§ Datos sin procesar:

# # # # #

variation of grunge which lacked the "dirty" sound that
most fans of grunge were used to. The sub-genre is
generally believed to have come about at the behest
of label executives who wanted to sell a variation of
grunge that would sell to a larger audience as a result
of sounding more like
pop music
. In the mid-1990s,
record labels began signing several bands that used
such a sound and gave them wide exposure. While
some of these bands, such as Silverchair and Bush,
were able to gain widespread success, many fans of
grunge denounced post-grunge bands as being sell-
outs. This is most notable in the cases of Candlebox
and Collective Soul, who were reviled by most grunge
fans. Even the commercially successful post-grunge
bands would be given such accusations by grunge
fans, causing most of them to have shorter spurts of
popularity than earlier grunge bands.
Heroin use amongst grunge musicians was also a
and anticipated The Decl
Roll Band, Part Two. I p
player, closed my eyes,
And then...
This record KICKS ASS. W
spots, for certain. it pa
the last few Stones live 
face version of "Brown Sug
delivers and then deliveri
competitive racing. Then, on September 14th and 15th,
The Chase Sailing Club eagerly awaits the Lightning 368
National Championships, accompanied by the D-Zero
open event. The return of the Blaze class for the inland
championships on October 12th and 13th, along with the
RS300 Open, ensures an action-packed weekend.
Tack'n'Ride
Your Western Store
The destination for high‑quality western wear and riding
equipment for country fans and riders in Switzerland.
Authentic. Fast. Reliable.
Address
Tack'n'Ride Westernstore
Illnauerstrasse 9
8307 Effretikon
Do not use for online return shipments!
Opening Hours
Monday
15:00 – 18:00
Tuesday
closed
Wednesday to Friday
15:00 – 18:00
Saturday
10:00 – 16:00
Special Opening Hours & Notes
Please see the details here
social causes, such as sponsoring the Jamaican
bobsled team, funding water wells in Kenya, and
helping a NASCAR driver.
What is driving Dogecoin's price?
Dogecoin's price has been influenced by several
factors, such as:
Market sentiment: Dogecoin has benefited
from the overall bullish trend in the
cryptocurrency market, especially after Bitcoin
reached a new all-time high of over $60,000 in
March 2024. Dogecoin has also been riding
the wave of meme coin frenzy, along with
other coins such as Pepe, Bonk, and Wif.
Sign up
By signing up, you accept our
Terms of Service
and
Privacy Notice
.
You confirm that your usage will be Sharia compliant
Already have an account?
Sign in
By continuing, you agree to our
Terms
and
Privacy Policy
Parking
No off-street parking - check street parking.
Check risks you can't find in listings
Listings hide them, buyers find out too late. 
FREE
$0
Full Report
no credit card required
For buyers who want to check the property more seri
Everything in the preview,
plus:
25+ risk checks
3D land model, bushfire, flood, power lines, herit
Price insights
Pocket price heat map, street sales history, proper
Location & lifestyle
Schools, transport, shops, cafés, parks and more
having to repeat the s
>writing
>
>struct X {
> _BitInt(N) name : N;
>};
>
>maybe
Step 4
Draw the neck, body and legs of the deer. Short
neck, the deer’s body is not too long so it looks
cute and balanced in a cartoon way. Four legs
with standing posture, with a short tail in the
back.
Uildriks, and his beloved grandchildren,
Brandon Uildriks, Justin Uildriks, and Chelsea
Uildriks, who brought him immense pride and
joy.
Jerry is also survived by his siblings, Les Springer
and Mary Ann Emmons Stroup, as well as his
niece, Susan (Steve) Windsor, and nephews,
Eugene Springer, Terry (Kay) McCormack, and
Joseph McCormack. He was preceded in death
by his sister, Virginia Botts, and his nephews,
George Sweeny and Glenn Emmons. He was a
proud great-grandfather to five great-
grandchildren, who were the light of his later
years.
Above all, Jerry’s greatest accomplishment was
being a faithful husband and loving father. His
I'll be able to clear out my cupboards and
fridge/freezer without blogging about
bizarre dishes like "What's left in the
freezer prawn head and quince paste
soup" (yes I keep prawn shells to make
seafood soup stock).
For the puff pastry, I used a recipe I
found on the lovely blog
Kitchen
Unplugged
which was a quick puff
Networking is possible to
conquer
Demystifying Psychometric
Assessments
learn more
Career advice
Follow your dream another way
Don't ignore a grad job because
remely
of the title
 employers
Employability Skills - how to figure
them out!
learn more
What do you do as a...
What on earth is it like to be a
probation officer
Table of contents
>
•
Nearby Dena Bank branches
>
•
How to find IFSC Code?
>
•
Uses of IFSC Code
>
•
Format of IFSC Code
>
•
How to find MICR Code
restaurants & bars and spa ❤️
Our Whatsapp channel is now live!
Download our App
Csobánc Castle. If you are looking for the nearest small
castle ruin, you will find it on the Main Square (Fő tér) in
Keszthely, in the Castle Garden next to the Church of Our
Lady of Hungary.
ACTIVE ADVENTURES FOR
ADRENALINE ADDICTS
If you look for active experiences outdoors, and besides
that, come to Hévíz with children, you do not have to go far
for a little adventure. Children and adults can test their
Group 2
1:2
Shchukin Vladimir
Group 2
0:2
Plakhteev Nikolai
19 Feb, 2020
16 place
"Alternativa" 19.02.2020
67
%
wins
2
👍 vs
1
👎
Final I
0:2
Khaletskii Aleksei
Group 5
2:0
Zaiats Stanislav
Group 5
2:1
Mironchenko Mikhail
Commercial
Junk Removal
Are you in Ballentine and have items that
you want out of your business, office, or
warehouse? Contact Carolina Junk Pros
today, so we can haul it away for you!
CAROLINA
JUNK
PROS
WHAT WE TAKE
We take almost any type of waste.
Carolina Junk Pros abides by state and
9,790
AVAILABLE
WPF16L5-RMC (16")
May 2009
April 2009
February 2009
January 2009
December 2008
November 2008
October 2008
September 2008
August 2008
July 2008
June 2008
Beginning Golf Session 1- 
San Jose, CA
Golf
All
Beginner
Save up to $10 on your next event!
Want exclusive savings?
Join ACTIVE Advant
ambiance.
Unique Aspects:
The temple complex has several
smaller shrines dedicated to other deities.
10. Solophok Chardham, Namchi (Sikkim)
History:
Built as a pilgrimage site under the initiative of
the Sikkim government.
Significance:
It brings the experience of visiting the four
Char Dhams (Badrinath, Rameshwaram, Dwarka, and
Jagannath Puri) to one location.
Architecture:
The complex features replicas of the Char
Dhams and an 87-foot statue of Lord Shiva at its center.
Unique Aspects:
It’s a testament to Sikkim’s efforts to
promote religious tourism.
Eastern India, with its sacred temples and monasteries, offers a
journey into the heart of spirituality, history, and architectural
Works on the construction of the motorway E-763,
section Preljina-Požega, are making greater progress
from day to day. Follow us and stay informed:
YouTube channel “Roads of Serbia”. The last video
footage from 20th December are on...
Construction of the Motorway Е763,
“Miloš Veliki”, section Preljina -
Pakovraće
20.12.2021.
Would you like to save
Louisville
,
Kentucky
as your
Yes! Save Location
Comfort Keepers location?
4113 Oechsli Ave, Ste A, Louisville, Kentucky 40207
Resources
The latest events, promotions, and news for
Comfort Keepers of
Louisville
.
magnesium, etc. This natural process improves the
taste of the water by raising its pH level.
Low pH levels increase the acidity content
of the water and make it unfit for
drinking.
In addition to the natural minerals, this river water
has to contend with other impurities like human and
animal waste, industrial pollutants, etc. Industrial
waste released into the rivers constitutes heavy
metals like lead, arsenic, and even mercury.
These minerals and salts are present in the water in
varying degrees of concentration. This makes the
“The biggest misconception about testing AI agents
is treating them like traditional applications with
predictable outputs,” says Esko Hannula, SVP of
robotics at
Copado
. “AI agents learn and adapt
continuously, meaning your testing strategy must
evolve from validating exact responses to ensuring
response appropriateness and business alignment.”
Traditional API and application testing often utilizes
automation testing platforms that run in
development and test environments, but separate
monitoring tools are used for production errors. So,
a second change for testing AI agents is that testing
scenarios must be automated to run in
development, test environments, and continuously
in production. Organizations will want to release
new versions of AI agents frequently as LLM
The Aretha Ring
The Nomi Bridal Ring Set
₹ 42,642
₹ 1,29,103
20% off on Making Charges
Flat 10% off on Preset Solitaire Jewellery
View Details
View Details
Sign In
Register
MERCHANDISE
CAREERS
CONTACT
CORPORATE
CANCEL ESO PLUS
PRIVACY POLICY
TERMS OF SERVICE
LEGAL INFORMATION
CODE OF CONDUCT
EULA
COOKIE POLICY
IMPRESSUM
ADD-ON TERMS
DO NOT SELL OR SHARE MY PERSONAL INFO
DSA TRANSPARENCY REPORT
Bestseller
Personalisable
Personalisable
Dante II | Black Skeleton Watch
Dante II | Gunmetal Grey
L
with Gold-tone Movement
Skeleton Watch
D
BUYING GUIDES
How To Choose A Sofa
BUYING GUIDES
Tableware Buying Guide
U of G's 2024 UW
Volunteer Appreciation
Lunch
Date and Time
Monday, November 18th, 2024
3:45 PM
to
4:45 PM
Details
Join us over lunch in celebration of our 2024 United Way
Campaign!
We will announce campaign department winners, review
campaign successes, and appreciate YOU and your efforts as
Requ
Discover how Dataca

# # # # #

§ Objetivo del ejercicio: Reescribe las líneas que van desde el comienzo de los ítems hasta la que contiene "Your Western Store", ambas incluidas, y cambia "bands" por "groups" sin tocar nada más.

§ Resultado esperado:
variation of grunge which lacked the "dirty" sound that
most fans of grunge were used to. The sub-genre is
generally believed to have come about at the behest
of label executives who wanted to sell a variation of
grunge that would sell to a larger audience as a result
of sounding more like
pop music
. In the mid-1990s,
record labels began signing several groups that used
such a sound and gave them wide exposure. While
some of these groups, such as Silverchair and Bush,
were able to gain widespread success, many fans of
grunge denounced post-grunge groups as being sell-
outs. This is most notable in the cases of Candlebox
and Collective Soul, who were reviled by most grunge
fans. Even the commercially successful post-grunge
groups would be given such accusations by grunge
fans, causing most of them to have shorter spurts of
popularity than earlier grunge groups.
Heroin use amongst grunge musicians was also a
and anticipated The Decl
Roll Band, Part Two. I p
player, closed my eyes,
And then...
This record KICKS ASS. W
spots, for certain. it pa
the last few Stones live 
face version of "Brown Sug
delivers and then deliveri
competitive racing. Then, on September 14th and 15th,
The Chase Sailing Club eagerly awaits the Lightning 368
National Championships, accompanied by the D-Zero
open event. The return of the Blaze class for the inland
championships on October 12th and 13th, along with the
RS300 Open, ensures an action-packed weekend.
Tack'n'Ride
Your Western Store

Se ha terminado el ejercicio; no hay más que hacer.